Помощь ее и при жизни, и в посмертии строго целенаправленна: она помогает в делах семейных, супружеских. Сводит вместе будущих счастливых супругов и расстраивает заведомо несчастные браки. Отводит беду от детей и шлет им удачу в полезной честной деятельности. Вдовы и незамужние девицы – ее паства: им она благоволит, с небесной прямолинейностью устраивая их судьбы в браке. Иди туда – и встретишь его; а этого гони – он злодей. Лавочники стали примечать благодатное воздействие посещений Ксении: вообще приметливый народец эти лавочники. Куда зайдет – там налаживается торговля, а заходит только к честным, порядочным, так что нарочно зазывали, чтоб пошла добрая слава. Сама кирпичи таскала на строительстве церкви, пророчествовала. Земной ее жизни было около 70 лет, когда умерла, неизвестно – где-то в начале XIX века.
Когда умерла, неизвестно, а где похоронена, известно? Как это?
Так. Примем на веру, что это именно Ксения, ее останки покоятся в часовне на Смоленском кладбище. В делах веры доказательства не нужны.

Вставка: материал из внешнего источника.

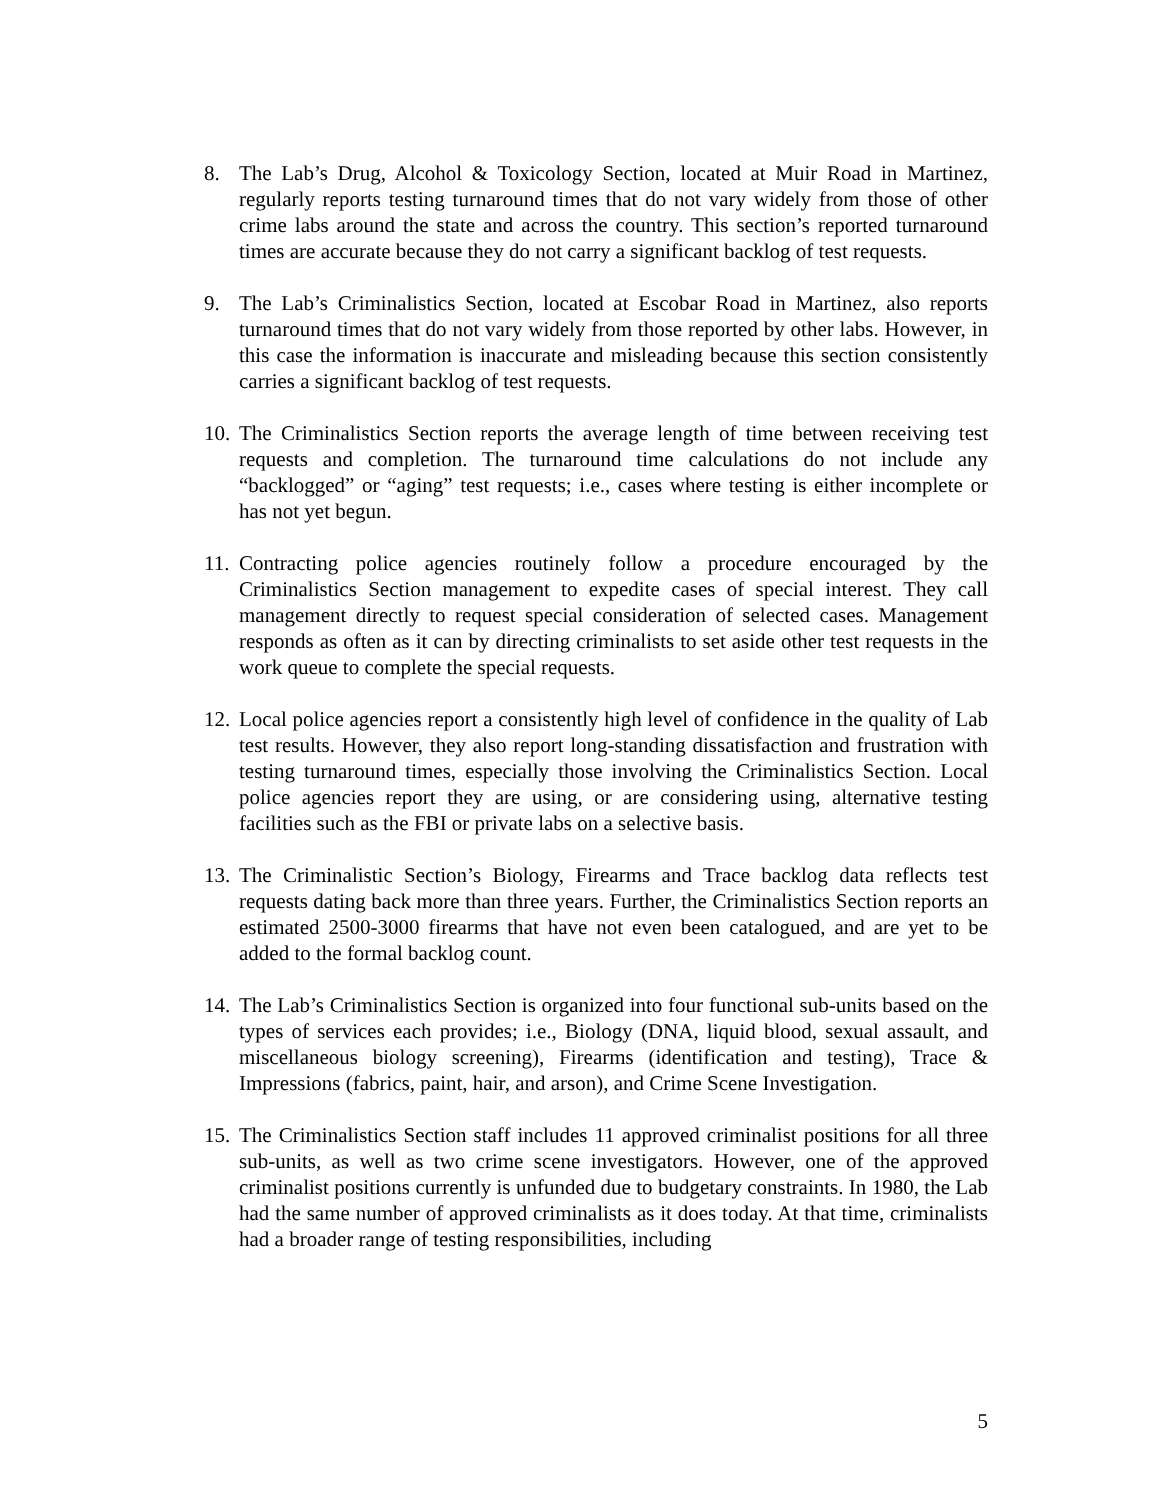8. The Lab’s Drug, Alcohol & Toxicology Section, located at Muir Road in Martinez, regularly reports testing turnaround times that do not vary widely from those of other crime labs around the state and across the country. This section’s reported turnaround times are accurate because they do not carry a significant backlog of test requests.
9. The Lab’s Criminalistics Section, located at Escobar Road in Martinez, also reports turnaround times that do not vary widely from those reported by other labs. However, in this case the information is inaccurate and misleading because this section consistently carries a significant backlog of test requests.
10.
The Criminalistics Section reports the average length of time between receiving test requests and completion. The turnaround time calculations do not include any “backlogged” or “aging” test requests; i.e., cases where testing is either incomplete or has not yet begun.
11.
Contracting police agencies routinely follow a procedure encouraged by the Criminalistics Section management to expedite cases of special interest. They call management directly to request special consideration of selected cases. Management responds as often as it can by directing criminalists to set aside other test requests in the work queue to complete the special requests.
12.
Local police agencies report a consistently high level of confidence in the quality of Lab test results. However, they also report long-standing dissatisfaction and frustration with testing turnaround times, especially those involving the Criminalistics Section. Local police agencies report they are using, or are considering using, alternative testing facilities such as the FBI or private labs on a selective basis.
13.
The Criminalistic Section’s Biology, Firearms and Trace backlog data reflects test requests dating back more than three years. Further, the Criminalistics Section reports an estimated 2500-3000 firearms that have not even been catalogued, and are yet to be added to the formal backlog count.
14.
The Lab’s Criminalistics Section is organized into four functional sub-units based on the types of services each provides; i.e., Biology (DNA, liquid blood, sexual assault, and miscellaneous biology screening), Firearms (identification and testing), Trace & Impressions (fabrics, paint, hair, and arson), and Crime Scene Investigation.
15.
The Criminalistics Section staff includes 11 approved criminalist positions for all three sub-units, as well as two crime scene investigators. However, one of the approved criminalist positions currently is unfunded due to budgetary constraints. In 1980, the Lab had the same number of approved criminalists as it does today. At that time, criminalists had a broader range of testing responsibilities, including
5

Вдумываясь в сведения о жизни Ксении Петербуржской, я поразилась простой и очевидной мысли: Святой и Блаженной стала женщина, которая сошла с ума от любви. От любви к мужу.
Сошла с ума в житейском, обычном, земном смысле слова. В небесном она была полна разума. Но мы ведь не на небе. Женщина, бродящая днем и ночью по городу в одежде покойного мужа и утверждающая, что она и есть Андрей Федорович, по меркам обыденности безумна. И сокрушила ее земной разум потеря любимого мужа. Все померкло, потеряло цену, утратило смысл. Андрей Федорович жив! Зовите меня Андрей Федорович, потому что его не может не быть, он не может умереть, пусть лучше я умру, а не любимый.
Любовь к мужу. Такое обыкновенное дело. Растет в быту как крапива, повсеместно. Косой коси и пруд пруди.
Да-а?
Прекрасно; тогда быстренько приведите мне яркий убедительный примерчик – да хоть из великой русской литературы. Раз косой коси и пруд пруди.
– (После паузы.) Ну… Татьяна Ларина.
Татьяна Ларина, отшивая некстати загоревшегося Онегина, сообщает, что другому отдана и будет век ему верна. Любит же она Онегина – «к чему лукавить»? Но есть супружеский долг, есть уважение к чувствам другого человека, и поэтому благородство натуры пересиливает фантомную возможность личного счастья. О любви к мужу речи нет.
– (Пауза затягивается.) Да, в общем… Толстой, Достоевский – мимо… Хотя, впрочем, княжна Марья… но, конечно, Анна Каренина всех забивает. А может, Островский?
Островский вообще самый солнечный русский писатель. Его мир – наилучший русский мир, это наша надежда на существование русского счастья. Но, как писал Зощенко, «что пардон, то пардон». В лучших пьесах самого солнечного писателя мы не найдем любви жены к мужу. «Банкрот», «Гроза», «Лес», «Бесприданница», «Без вины виноватые»… У него в финалах некоторых пьес бывает надежда на счастливый брак, когда девушка только собирается выходить за избранника. Есть любовь мужа к жене («Грех да беда на кого не живет», «Бешеные деньги»). Но любовь жены к мужу – страшная редкость. Мелькнет она только разве в исторической пьесе из быта XVII столетия «Воевода».